The one thing that has me a bit confused is this raw() function:

const octave_idx_type *
idx_vector::raw (void)
{
  if (rep->idx_class () != class_vector)
    *this = idx_vector (as_array (), extent (0));

  idx_vector_rep * r = dynamic_cast<idx_vector_rep *> (rep);

  assert (r != 0);

  return r->get_data ();
}

I verified that the reassignment of "this" takes place as a result of the rr.raw () and cc.raw() calls. And here is the definition of idx_vector:

  // Directly pass extent, no checking.
  idx_vector (const Array<octave_idx_type>& inda, octave_idx_type ext)
    : rep (new idx_vector_rep (inda, ext, DIRECT))
  { }

All this does basically--from the perspective of within raw()--is do

  rep = new idx_vector_rep (inda, ext, DIRECT)

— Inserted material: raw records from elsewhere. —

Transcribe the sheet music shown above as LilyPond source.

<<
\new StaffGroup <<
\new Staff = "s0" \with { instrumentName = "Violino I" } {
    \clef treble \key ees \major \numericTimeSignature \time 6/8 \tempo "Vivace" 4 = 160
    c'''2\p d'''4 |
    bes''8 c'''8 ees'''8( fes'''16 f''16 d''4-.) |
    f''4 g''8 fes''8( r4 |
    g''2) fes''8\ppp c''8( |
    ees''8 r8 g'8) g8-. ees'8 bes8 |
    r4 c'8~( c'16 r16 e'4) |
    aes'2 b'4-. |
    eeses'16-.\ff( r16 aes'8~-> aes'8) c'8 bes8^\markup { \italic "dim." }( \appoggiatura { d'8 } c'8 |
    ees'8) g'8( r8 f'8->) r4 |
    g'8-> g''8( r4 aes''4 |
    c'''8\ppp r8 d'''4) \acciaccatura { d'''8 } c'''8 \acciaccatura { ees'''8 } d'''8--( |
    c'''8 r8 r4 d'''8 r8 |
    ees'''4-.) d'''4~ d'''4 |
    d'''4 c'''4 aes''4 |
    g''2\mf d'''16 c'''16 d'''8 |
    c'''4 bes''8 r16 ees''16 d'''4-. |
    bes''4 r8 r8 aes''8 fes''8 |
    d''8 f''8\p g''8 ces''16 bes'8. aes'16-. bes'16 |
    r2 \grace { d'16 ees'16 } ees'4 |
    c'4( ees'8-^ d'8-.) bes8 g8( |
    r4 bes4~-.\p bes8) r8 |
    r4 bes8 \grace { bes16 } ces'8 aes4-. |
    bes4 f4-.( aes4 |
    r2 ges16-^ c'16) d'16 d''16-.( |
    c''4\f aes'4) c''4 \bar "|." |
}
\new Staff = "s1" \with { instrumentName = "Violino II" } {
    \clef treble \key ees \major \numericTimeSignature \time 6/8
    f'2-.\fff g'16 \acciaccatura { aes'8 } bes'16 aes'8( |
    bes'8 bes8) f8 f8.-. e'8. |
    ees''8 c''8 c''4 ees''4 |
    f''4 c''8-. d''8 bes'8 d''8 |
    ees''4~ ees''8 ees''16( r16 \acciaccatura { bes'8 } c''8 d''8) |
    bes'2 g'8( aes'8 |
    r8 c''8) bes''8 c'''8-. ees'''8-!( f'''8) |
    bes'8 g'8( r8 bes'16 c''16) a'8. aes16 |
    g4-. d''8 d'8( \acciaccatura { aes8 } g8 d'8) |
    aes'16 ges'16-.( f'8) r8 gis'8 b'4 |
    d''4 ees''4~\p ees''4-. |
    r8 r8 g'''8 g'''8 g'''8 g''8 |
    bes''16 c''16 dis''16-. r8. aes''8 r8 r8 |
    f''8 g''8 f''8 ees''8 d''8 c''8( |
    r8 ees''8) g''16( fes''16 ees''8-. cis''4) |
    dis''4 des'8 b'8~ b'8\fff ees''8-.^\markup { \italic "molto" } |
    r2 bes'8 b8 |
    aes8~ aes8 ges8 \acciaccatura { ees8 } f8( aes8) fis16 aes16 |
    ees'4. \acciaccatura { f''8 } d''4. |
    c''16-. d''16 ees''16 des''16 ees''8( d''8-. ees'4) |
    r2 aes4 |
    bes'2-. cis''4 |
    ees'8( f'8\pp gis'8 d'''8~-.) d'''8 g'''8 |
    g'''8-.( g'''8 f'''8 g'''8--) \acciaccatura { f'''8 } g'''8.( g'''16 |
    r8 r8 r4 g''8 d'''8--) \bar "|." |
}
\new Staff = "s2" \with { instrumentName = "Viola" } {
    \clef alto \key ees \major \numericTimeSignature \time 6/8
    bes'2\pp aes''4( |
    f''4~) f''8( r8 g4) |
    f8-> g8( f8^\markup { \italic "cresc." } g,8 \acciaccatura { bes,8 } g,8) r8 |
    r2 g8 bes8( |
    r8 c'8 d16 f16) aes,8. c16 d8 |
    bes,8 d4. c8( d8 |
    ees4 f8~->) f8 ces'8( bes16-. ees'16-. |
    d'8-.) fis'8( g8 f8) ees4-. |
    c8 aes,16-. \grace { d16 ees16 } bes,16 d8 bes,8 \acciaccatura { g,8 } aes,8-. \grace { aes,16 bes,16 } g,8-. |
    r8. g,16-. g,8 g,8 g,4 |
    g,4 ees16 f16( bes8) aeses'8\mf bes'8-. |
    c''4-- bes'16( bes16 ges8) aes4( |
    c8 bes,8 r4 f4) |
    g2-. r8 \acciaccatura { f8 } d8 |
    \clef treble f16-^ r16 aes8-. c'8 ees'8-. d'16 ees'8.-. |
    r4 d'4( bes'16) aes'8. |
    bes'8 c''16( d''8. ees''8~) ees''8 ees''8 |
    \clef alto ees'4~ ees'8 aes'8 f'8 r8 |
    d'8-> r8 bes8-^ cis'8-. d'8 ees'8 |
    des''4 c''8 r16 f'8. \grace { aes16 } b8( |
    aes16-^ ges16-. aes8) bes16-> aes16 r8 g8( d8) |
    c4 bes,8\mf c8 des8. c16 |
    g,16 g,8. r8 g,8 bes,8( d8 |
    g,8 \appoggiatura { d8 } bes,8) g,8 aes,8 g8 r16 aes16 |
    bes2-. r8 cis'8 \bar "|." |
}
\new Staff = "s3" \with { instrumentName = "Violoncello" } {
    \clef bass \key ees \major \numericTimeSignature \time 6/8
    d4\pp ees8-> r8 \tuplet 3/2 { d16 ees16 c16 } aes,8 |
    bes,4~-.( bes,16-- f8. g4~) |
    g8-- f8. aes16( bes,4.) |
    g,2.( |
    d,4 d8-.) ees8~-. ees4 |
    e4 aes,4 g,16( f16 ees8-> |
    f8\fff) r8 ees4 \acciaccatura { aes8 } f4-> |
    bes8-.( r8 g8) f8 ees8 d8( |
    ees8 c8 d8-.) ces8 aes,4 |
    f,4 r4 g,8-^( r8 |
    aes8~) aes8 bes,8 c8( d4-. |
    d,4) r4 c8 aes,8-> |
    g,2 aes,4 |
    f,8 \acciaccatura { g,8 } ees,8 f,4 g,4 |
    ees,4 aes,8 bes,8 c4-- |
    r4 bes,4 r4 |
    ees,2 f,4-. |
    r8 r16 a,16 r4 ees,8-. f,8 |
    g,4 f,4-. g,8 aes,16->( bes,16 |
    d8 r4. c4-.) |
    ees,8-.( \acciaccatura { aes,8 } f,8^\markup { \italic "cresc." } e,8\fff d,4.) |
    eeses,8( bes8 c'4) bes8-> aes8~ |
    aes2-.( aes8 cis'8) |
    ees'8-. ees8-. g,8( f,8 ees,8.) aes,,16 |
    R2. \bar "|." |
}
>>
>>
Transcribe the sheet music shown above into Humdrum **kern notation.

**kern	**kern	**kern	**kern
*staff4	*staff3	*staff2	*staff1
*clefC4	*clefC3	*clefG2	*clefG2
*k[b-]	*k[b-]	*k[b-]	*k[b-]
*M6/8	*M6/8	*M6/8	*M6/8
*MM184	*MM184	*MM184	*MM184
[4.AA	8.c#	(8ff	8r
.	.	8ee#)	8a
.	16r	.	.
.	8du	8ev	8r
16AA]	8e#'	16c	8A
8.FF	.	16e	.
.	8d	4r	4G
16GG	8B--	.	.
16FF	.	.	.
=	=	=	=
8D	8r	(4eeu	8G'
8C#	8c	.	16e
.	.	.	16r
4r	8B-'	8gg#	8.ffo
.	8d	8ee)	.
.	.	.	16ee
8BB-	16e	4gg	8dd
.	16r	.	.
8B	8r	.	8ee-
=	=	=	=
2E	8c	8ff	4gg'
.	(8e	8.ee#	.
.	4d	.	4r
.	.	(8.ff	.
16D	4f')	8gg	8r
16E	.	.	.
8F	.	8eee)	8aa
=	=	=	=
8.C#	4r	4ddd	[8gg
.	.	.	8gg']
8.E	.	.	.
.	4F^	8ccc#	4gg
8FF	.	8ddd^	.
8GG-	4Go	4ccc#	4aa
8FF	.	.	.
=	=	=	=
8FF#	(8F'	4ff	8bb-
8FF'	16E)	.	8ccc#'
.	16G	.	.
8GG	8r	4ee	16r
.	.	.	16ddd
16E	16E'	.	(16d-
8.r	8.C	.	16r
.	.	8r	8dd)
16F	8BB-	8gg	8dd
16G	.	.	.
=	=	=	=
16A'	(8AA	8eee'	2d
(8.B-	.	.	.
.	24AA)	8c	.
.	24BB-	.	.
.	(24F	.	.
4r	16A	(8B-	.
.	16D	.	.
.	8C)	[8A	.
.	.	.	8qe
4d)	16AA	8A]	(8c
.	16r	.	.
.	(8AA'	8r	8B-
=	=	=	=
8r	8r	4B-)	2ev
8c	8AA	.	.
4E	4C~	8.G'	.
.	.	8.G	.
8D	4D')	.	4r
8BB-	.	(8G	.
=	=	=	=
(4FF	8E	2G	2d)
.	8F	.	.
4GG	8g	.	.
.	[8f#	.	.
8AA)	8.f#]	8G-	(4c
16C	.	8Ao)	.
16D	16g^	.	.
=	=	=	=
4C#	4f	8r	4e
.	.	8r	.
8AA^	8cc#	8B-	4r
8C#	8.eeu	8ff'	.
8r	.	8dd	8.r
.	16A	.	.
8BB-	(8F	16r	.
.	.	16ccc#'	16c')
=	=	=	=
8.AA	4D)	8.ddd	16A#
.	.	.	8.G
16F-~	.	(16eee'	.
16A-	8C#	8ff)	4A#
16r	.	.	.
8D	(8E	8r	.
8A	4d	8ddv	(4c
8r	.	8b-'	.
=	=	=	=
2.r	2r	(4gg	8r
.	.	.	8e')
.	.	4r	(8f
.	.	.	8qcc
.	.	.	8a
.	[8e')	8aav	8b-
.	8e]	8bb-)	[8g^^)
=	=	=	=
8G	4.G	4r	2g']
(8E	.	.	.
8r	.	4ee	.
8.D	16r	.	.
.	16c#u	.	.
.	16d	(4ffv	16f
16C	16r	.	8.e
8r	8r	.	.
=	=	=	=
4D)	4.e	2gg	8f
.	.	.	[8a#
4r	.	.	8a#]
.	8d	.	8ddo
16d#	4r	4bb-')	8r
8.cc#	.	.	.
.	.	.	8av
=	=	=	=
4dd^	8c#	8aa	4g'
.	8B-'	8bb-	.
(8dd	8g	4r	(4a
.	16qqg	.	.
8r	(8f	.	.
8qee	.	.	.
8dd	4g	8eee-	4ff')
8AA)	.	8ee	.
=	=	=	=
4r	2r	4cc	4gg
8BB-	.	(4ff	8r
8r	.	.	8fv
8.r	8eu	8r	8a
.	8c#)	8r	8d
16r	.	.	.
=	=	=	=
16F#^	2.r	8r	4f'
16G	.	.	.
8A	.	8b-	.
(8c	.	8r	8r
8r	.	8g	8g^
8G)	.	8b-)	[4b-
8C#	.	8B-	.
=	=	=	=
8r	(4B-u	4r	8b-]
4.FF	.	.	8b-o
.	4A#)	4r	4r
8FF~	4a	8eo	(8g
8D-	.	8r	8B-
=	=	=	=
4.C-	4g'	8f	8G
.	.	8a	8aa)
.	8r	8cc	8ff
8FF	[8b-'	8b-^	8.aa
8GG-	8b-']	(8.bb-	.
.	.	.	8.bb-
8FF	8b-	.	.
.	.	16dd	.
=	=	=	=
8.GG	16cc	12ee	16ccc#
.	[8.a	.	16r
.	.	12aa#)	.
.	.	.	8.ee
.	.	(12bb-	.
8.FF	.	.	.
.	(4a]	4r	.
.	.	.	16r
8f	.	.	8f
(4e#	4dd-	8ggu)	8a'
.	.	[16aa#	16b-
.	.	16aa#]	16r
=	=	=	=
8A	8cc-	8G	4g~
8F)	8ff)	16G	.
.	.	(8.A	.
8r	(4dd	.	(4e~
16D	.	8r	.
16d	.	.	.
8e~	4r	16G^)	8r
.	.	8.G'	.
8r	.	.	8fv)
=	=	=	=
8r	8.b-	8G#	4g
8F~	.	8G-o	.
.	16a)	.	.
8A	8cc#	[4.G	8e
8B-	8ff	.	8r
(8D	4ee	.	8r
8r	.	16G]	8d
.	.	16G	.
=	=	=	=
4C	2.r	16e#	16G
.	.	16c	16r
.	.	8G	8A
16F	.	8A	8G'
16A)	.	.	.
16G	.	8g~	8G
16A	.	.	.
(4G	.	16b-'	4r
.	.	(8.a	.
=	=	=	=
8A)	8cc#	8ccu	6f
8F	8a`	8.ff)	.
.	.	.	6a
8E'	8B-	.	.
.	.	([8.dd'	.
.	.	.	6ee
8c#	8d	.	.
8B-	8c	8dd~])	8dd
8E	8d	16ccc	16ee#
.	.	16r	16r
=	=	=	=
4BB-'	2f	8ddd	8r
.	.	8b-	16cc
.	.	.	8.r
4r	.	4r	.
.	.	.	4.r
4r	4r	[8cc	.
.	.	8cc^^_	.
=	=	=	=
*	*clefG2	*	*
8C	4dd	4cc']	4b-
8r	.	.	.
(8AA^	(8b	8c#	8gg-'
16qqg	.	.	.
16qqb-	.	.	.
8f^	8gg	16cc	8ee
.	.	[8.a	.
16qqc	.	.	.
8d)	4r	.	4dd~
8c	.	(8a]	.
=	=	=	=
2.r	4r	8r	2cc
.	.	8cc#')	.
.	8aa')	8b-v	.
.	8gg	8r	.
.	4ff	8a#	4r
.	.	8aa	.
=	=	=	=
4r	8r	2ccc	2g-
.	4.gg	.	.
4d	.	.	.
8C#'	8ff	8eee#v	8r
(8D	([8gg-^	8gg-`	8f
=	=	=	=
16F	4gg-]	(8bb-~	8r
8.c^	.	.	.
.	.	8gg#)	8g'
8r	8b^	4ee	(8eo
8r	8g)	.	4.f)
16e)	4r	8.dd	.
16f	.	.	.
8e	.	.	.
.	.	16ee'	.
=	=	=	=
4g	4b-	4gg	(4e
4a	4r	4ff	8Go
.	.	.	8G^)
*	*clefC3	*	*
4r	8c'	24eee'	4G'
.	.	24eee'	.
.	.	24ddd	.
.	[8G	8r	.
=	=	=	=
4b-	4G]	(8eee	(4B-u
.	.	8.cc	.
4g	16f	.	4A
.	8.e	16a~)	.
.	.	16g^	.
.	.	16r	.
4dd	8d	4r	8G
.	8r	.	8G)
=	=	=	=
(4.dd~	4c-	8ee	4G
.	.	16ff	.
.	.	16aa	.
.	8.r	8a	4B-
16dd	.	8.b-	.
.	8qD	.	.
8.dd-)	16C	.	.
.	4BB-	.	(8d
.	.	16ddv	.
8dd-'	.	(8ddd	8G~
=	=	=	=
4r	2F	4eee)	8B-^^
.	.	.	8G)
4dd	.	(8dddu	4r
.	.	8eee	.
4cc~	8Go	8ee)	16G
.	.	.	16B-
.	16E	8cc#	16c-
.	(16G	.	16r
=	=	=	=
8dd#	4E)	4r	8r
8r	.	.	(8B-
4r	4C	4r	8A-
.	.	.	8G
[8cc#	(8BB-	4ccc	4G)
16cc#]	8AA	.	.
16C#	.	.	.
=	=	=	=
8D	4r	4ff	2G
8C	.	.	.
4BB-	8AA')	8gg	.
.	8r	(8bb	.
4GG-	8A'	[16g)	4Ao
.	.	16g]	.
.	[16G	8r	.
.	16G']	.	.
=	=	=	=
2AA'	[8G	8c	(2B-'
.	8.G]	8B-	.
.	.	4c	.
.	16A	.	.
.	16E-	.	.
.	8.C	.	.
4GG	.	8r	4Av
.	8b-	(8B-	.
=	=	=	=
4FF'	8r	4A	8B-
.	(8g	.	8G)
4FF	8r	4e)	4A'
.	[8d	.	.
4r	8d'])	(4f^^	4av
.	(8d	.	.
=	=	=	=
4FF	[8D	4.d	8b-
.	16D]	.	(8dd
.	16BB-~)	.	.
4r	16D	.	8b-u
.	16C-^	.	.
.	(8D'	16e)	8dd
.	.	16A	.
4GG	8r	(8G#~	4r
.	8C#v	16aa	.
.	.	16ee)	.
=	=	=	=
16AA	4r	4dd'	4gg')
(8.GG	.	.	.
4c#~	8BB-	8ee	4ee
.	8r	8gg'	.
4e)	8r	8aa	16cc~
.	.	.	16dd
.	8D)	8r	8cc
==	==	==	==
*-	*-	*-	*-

So, one question I have is what happens to the old/new contents of "rep" if a new "rep" is being assigned? I printed out the value of rep coming into raw() and got something non-zero:

octave:1> speye(10);
rep = 33754304
rep = 33753072

So, accessing rep->idx_class () should be valid, no matter the compiler. (idx_class() is a virtual function, so maybe even if rep=0 the call rep->idx_class() is fine). It seems there is a new rep in a new hunk of memory created by calling the constructor idx_vector (,). And then "*this =" simply means that the function takes on the identity of the newly created object casting the new object's "rep" to get its data. However, to me it seems like some type of new object was created that is lost track of somehow. There is no type of delete within Sparse.c on the cc or dd pointers.

Lachlan, does that idx_vector::raw (void) function make sense to you?